(What you should do):
Copy the listing below exactly, but skip the pictures.

(Working data):

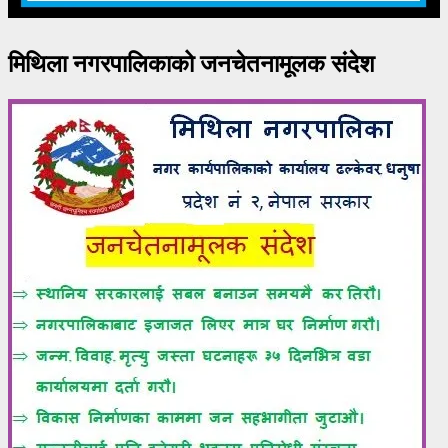
मिथिला नगरपालिकाको जनचेतनामूलक संदेश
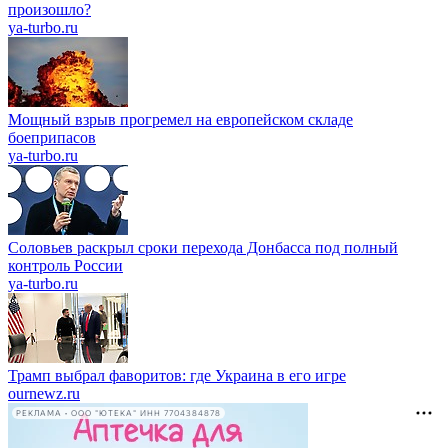
произошло?
ya-turbo.ru
Мощный взрыв прогремел на европейском складе
боеприпасов
ya-turbo.ru
Соловьев раскрыл сроки перехода Донбасса под полный
контроль России
ya-turbo.ru
Трамп выбрал фаворитов: где Украина в его игре
ournewz.ru
РЕКЛАМА • ООО "ЮТЕКА" ИНН 7704384878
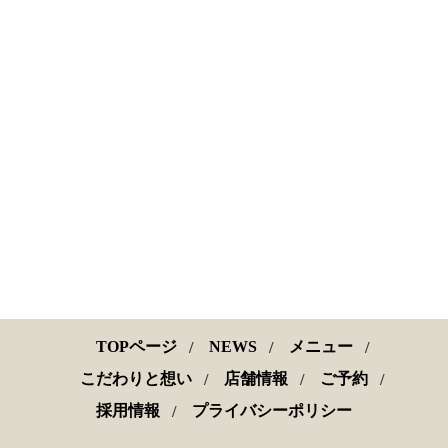
TOPページ
NEWS
メニュー
こだわりと想い
店舗情報
ご予約
採用情報
プライバシーポリシー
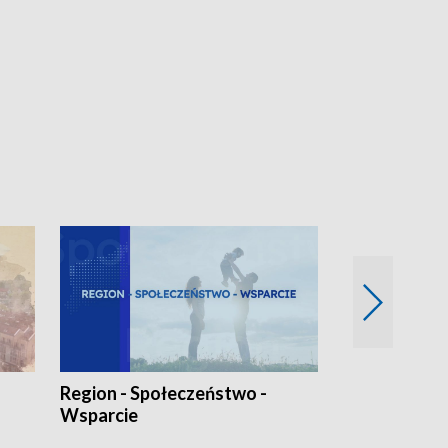
Region - Społeczeństwo -
Bez Barier
Wsparcie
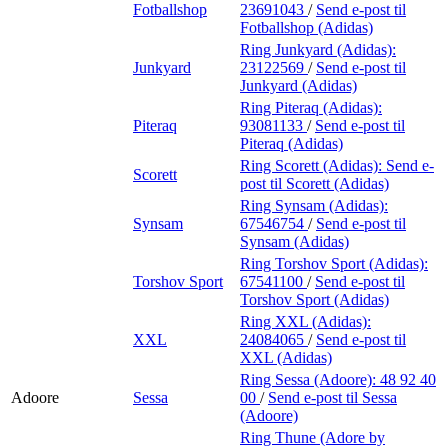
Fotballshop
23691043
/
Send e-post
til
Fotballshop (Adidas)
Ring Junkyard (Adidas):
Junkyard
23122569
/
Send e-post
til
Junkyard (Adidas)
Ring Piteraq (Adidas):
Piteraq
93081133
/
Send e-post
til
Piteraq (Adidas)
Ring Scorett (Adidas):
Send e-
Scorett
post
til Scorett (Adidas)
Ring Synsam (Adidas):
Synsam
67546754
/
Send e-post
til
Synsam (Adidas)
Ring Torshov Sport (Adidas):
Torshov Sport
67541100
/
Send e-post
til
Torshov Sport (Adidas)
Ring XXL (Adidas):
XXL
24084065
/
Send e-post
til
XXL (Adidas)
Ring Sessa (Adoore):
48 92 40
Adoore
Sessa
00
/
Send e-post
til Sessa
(Adoore)
Ring Thune (Adore by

(Finished task):
मिथिला नगरपालिकाको जनचेतनामूलक संदेश
произошло?
ya-turbo.ru
Мощный взрыв прогремел на европейском складе
боеприпасов
ya-turbo.ru
Соловьев раскрыл сроки перехода Донбасса под полный
контроль России
ya-turbo.ru
Трамп выбрал фаворитов: где Украина в его игре
ournewz.ru
РЕКЛАМА • ООО "ЮТЕКА" ИНН 7704384878
TOPページ
NEWS
メニュー
こだわりと想い
店舗情報
ご予約
採用情報
プライバシーポリシー
Region - Społeczeństwo -
Bez Barier
Wsparcie
Fotballshop
23691043
/
Send e-post
til
Fotballshop (Adidas)
Ring Junkyard (Adidas):
Junkyard
23122569
/
Send e-post
til
Junkyard (Adidas)
Ring Piteraq (Adidas):
Piteraq
93081133
/
Send e-post
til
Piteraq (Adidas)
Ring Scorett (Adidas):
Send e-
Scorett
post
til Scorett (Adidas)
Ring Synsam (Adidas):
Synsam
67546754
/
Send e-post
til
Synsam (Adidas)
Ring Torshov Sport (Adidas):
Torshov Sport
67541100
/
Send e-post
til
Torshov Sport (Adidas)
Ring XXL (Adidas):
XXL
24084065
/
Send e-post
til
XXL (Adidas)
Ring Sessa (Adoore):
48 92 40
Adoore
Sessa
00
/
Send e-post
til Sessa
(Adoore)
Ring Thune (Adore by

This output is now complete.